**Action item**. Retype all of the lines below with no changes.

◇ ◇ ◇ ◇ ◇

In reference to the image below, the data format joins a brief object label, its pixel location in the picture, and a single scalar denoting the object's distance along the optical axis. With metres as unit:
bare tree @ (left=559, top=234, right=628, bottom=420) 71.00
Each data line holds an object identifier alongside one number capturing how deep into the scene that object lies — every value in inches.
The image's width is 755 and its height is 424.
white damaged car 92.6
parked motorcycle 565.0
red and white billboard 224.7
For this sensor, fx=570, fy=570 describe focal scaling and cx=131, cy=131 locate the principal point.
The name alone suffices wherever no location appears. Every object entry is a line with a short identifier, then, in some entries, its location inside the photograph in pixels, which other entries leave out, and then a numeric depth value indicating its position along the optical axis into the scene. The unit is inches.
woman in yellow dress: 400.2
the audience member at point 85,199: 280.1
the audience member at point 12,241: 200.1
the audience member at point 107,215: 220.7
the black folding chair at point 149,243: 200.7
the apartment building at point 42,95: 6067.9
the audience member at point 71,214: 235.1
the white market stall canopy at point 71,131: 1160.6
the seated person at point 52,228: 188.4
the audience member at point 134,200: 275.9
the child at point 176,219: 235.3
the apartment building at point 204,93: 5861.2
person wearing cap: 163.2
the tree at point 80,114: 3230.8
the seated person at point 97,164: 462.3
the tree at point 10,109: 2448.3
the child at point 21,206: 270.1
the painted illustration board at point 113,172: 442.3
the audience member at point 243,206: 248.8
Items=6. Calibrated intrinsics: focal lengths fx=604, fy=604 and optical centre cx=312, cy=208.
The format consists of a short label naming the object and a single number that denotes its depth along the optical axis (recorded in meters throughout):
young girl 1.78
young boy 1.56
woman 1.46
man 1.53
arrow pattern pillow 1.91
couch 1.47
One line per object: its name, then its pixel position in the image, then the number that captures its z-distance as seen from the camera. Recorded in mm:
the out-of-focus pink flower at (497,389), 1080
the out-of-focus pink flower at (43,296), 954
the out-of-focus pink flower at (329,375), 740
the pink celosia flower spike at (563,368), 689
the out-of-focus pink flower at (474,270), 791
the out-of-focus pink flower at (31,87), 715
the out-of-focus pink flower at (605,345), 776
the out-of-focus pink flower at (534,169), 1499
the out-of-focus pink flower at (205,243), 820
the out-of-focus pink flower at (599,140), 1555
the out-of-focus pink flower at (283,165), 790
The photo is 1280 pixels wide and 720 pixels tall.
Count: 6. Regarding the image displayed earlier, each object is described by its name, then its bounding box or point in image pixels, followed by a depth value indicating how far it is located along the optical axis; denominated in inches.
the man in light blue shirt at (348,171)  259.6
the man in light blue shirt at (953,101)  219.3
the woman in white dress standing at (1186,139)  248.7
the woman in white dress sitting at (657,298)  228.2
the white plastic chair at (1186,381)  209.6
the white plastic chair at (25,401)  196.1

◇ ◇ ◇ ◇ ◇

**Exercise solution**.
In reference to the image below, the data format joins a brief object label, its pixel location in the picture, and a single scalar denoting the object's distance along the optical axis. With metres as unit:
bare tree @ (left=559, top=234, right=628, bottom=420) 71.00
Each data line holds an object identifier alongside one number capturing how deep into the scene that object lies — every value in inches.
The image's width is 755 and its height is 424.
white damaged car 92.6
parked motorcycle 565.0
red and white billboard 224.7
For this sensor, fx=570, fy=570 describe focal scaling and cx=131, cy=131 locate the principal point.
The name alone suffices wherever no location appears. Every object entry is a line with a short identifier, then, in some entries, its location inside the photograph in pixels, which other entries leave out, and then a numeric depth value indicating its position along the optical axis into the scene. The unit is inches.
woman in yellow dress: 400.2
the audience member at point 85,199: 280.1
the audience member at point 12,241: 200.1
the audience member at point 107,215: 220.7
the black folding chair at point 149,243: 200.7
the apartment building at point 42,95: 6067.9
the audience member at point 71,214: 235.1
the white market stall canopy at point 71,131: 1160.6
the seated person at point 52,228: 188.4
the audience member at point 134,200: 275.9
the child at point 176,219: 235.3
the apartment building at point 204,93: 5861.2
person wearing cap: 163.2
the tree at point 80,114: 3230.8
the seated person at point 97,164: 462.3
the tree at point 10,109: 2448.3
the child at point 21,206: 270.1
the painted illustration board at point 113,172: 442.3
the audience member at point 243,206: 248.8
Items=6. Calibrated intrinsics: focal lengths fx=604, fy=604 and optical centre cx=312, cy=208.
The format consists of a short label naming the object and a single number that denotes its depth along the optical axis (recorded in meters throughout):
young girl 1.78
young boy 1.56
woman 1.46
man 1.53
arrow pattern pillow 1.91
couch 1.47
One line per object: its name, then its pixel position in the image, then the number that captures its z-distance as seen from the camera. Recorded in mm:
the out-of-focus pink flower at (497,389), 1080
the out-of-focus pink flower at (43,296), 954
the out-of-focus pink flower at (329,375), 740
the pink celosia flower spike at (563,368), 689
the out-of-focus pink flower at (474,270), 791
the out-of-focus pink flower at (31,87), 715
the out-of-focus pink flower at (605,345), 776
the out-of-focus pink flower at (534,169), 1499
the out-of-focus pink flower at (205,243), 820
the out-of-focus pink flower at (599,140), 1555
the out-of-focus pink flower at (283,165), 790
The photo is 1280 pixels wide and 720 pixels tall.
Count: 6. Regarding the image displayed earlier, each object is described by its name, then its bounding box or point in image pixels, followed by a depth value indicating how far it is located along the optical axis; denominated in inches.
the man in light blue shirt at (348,171)  259.6
the man in light blue shirt at (953,101)  219.3
the woman in white dress standing at (1186,139)  248.7
the woman in white dress sitting at (657,298)  228.2
the white plastic chair at (1186,381)  209.6
the white plastic chair at (25,401)  196.1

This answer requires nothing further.